Syarief Hasan menyerukan agar propaganda Covid-19 bangkit, menyerukan kepada pemerintah untuk melarang pulang

Home / MPR RI / Syarief Hasan menyerukan agar propaganda Covid-19 bangkit, menyerukan kepada pemerintah untuk melarang pulang

JAKARTA TRIBUNNEWS.COM-Pada hari-hari menjelang Ramadhan dan Idul Fitri, jelas, masyarakat berbondong-bondong. Mereka mungkin terpengaruh oleh peraturan ketika mereka kembali ke rumah, seperti bekerja dari rumah, mengevakuasi tubuh mereka dan menutup tempat usaha. Kebijakan tersebut telah diterapkan, sehingga transmisi Covid-19 dapat dikendalikan.

Adanya kebijakan pembatasan sosial skala besar (PSBB) telah meningkatkan jumlah orang yang kembali ke kota asal mereka di kota-kota besar.

Jika Anda membiarkannya sendirian, itu pasti lebih berbahaya daripada proses pendistribusian Covid-19, karena ternyata banyak pekerja informal dari kota besar ke kota asal mereka mengirimkan Covid-19 kepada kerabat, tetangga, dan bahkan kota asal Tenaga kesehatan dan dokter. -Baca: Diskusi tentang larangan Lebaran 2020 untuk pulang masih Simpang Siur dari Kementerian Perhubungan: Ada kemungkinan bahwa penyebaran Covid-19 tidak akan menjadi hasil dari imigrasi skala besar. Ketika pulang, perlu untuk melarang pulang.
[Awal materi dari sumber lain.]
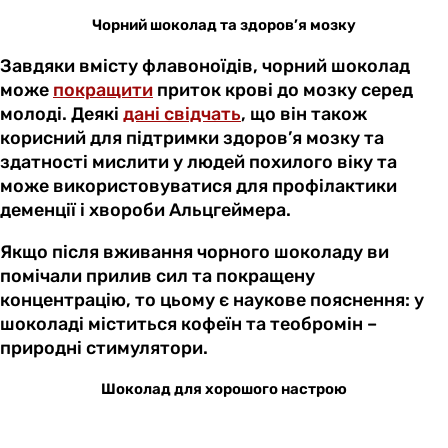
Чорний шоколад та здоров’я мозку
Завдяки вмісту флавоноїдів, чорний шоколад
може
покращити
приток крові до мозку серед
молоді. Деякі
дані свідчать
, що він також
корисний для підтримки здоров’я мозку та
здатності мислити у людей похилого віку та
може використовуватися для профілактики
деменції і хвороби Альцгеймера.
Якщо після вживання чорного шоколаду ви
помічали прилив сил та покращену
концентрацію, то цьому є наукове пояснення: у
шоколаді міститься кофеїн та теобромін –
природні стимулятори.
Шоколад для хорошого настрою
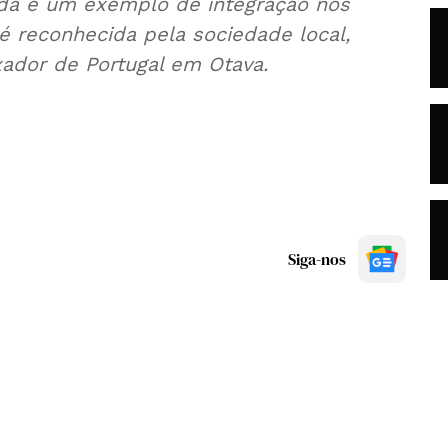
dá é um exemplo de integração nos
é reconhecida pela sociedade local,
xador de Portugal em Otava.
Siga-nos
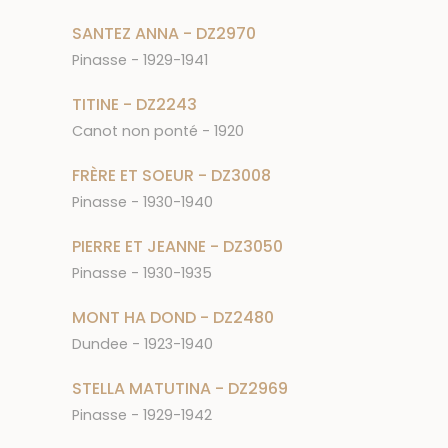
SANTEZ ANNA - DZ2970
Pinasse - 1929-1941
TITINE - DZ2243
Canot non ponté - 1920
FRÈRE ET SOEUR - DZ3008
Pinasse - 1930-1940
PIERRE ET JEANNE - DZ3050
Pinasse - 1930-1935
MONT HA DOND - DZ2480
Dundee - 1923-1940
STELLA MATUTINA - DZ2969
Pinasse - 1929-1942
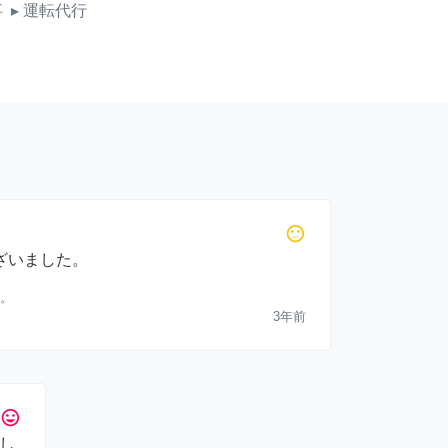
事
▸ 運転代行
sentiment_neutral
ざいました。
。
3年前
tag_faces
し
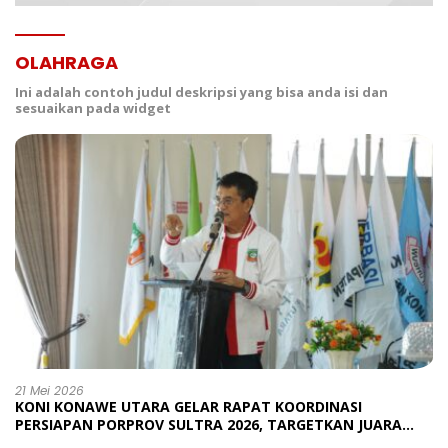
OLAHRAGA
Ini adalah contoh judul deskripsi yang bisa anda isi dan
sesuaikan pada widget
21 Mei 2026
KONI KONAWE UTARA GELAR RAPAT KOORDINASI
PERSIAPAN PORPROV SULTRA 2026, TARGETKAN JUARA
UMUM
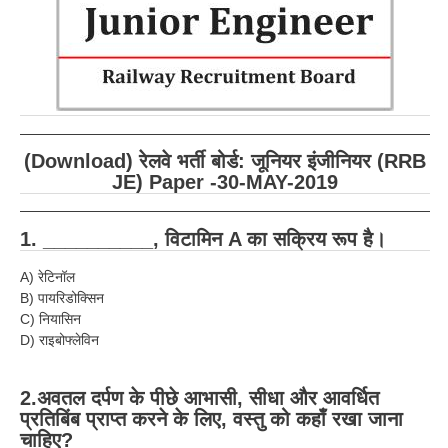
RRB ALP(Loco Pilot) Study Kit
RRB Junior Engineer(JE) Kit
RRB Group-D Exam Study Kit
RRB लोको पायलट Study Kit
(Download) रेलवे भर्ती बोर्ड: जूनियर इंजीनियर (RRB
रेलवे भर्ती बोर्ड NTPC अध्ययन सामग्री
JE) Paper -30-MAY-2019
PARAMEDICAL CBT Study Notes
1. __________, विटामिन A का सक्रिय रूप है।
RRB RPF Constable STUDY NOTES
A) रेटिनॉल
B) पायरिडोक्सिन
E-Books
C) नियासिन
D) राइबोफ्लेविन
ALP Exam Papers PDF
RRB ALP PSYCHO PDF
2.अवतल दर्पण के पीछे आभासी, सीधा और आवर्धित
प्रतिबिंब प्राप्त करने के लिए, वस्तु को कहाँ रखा जाना
RRB NTPC Papers PDF
चाहिए?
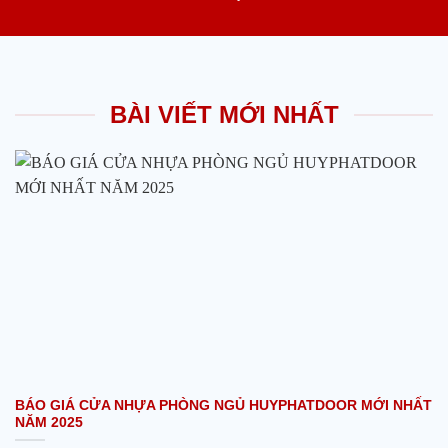
BÀI VIẾT MỚI NHẤT
BÁO GIÁ CỬA NHỰA PHÒNG NGỦ HUYPHATDOOR MỚI NHẤT
NĂM 2025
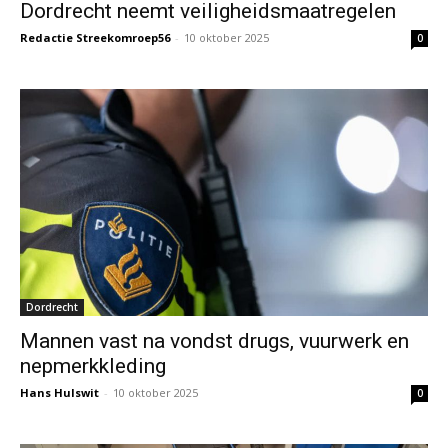
Dordrecht neemt veiligheidsmaatregelen
Redactie Streekomroep56
-
10 oktober 2025
0
Dordrecht
Mannen vast na vondst drugs, vuurwerk en
nepmerkkleding
Hans Hulswit
-
10 oktober 2025
0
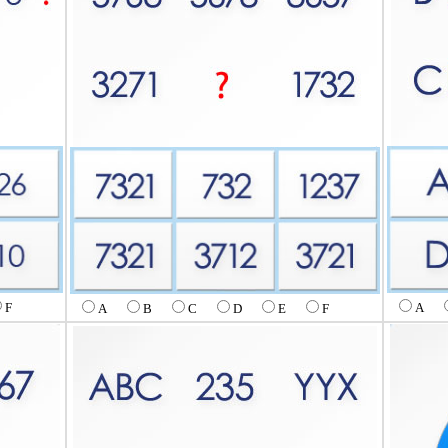
F
A
A
B
C
D
E
F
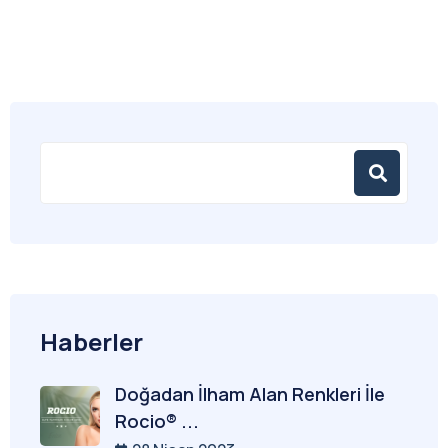
Haberler
Doğadan İlham Alan Renkleri İle
Rocio® ...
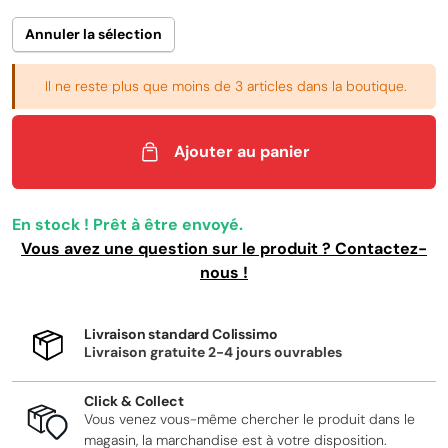
Annuler la sélection
Il ne reste plus que moins de 3 articles dans la boutique.
Ajouter au panier
En stock ! Prêt à être envoyé.
Vous avez une question sur le produit ? Contactez-
nous !
Livraison standard Colissimo
Livraison gratuite 2-4 jours ouvrables
Click & Collect
Vous venez vous-même chercher le produit dans le
magasin, la marchandise est à votre disposition.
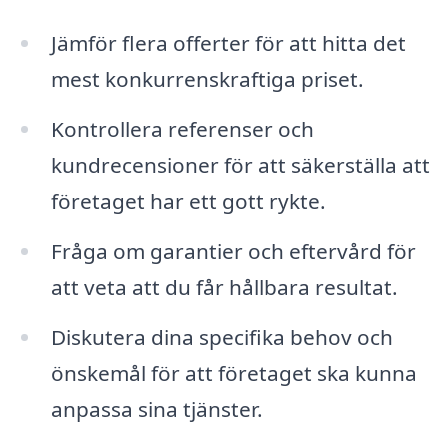
Jämför flera offerter för att hitta det
mest konkurrenskraftiga priset.
Kontrollera referenser och
kundrecensioner för att säkerställa att
företaget har ett gott rykte.
Fråga om garantier och eftervård för
att veta att du får hållbara resultat.
Diskutera dina specifika behov och
önskemål för att företaget ska kunna
anpassa sina tjänster.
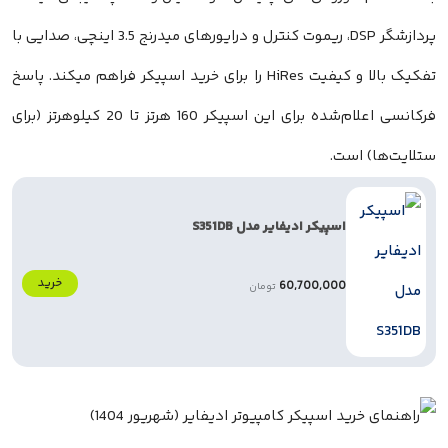
پردازشگر DSP، ریموت کنترل و درایورهای میدرنج 3.5 اینچی، صدایی با
تفکیک بالا و کیفیت HiRes را برای خرید اسپیکر فراهم میکند. پاسخ
فرکانسی اعلام‌شده برای این اسپیکر 160 هرتز تا 20 کیلوهرتز (برای
است.
اسپیکر ادیفایر مدل S351DB
خرید
60,700,000
تومان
Tujuannya adalah untuk mencegah penyebaran pandemi Covid-19. Oleh karena itu, ketika keadaan darurat pandemi Covid-19 semakin mengkhawatirkan, Syarief Hasan, wakil ketua Konferensi Konsultasi Rakyat, meminta pemerintah untuk membuat keputusan tegas mengenai keputusan untuk melarang kembali ke rumah tahun ini. Dia mengatakan: “Kebijakan larangan berlaku untuk semua orang tanpa kecuali,” tambahnya. “Menurut hari ini (diperbarui pada data Covid-19 pada 18 April 2020 (Sabtu)), ada 5.923 kasus. Karena itu, Syarief Hasan menyatakan bahwa itu bukan karena pemerintah tidak memiliki sikap tegas terhadap kepulangan, sehingga penyebaran virus korona sangat umum. Syarief mengatakan: “Karena para pelancong dapat menjadi pembawa virus tanpa menyadarinya. “

Baca: Syarief Hasan: Perppu No. 1/2020 harus diganti dengan APBN-P

Doni Monardo, ketua Kelompok Akselerasi Pemrosesan Covid-19, mengatakan 56% orang mengetahui virus korona berbahaya. Mereka juga Memutuskan untuk tidak pulang untuk berpartisipasi dalam Idul Fitri tahun ini. Oleh karena itu, jika larangan untuk kembali ke rumah diterapkan, Syarief Hasan mendorong pemerintah untuk membangun jaring pengaman sosial bagi masyarakat. (*)

Leave a Reply

Your email address will not be published.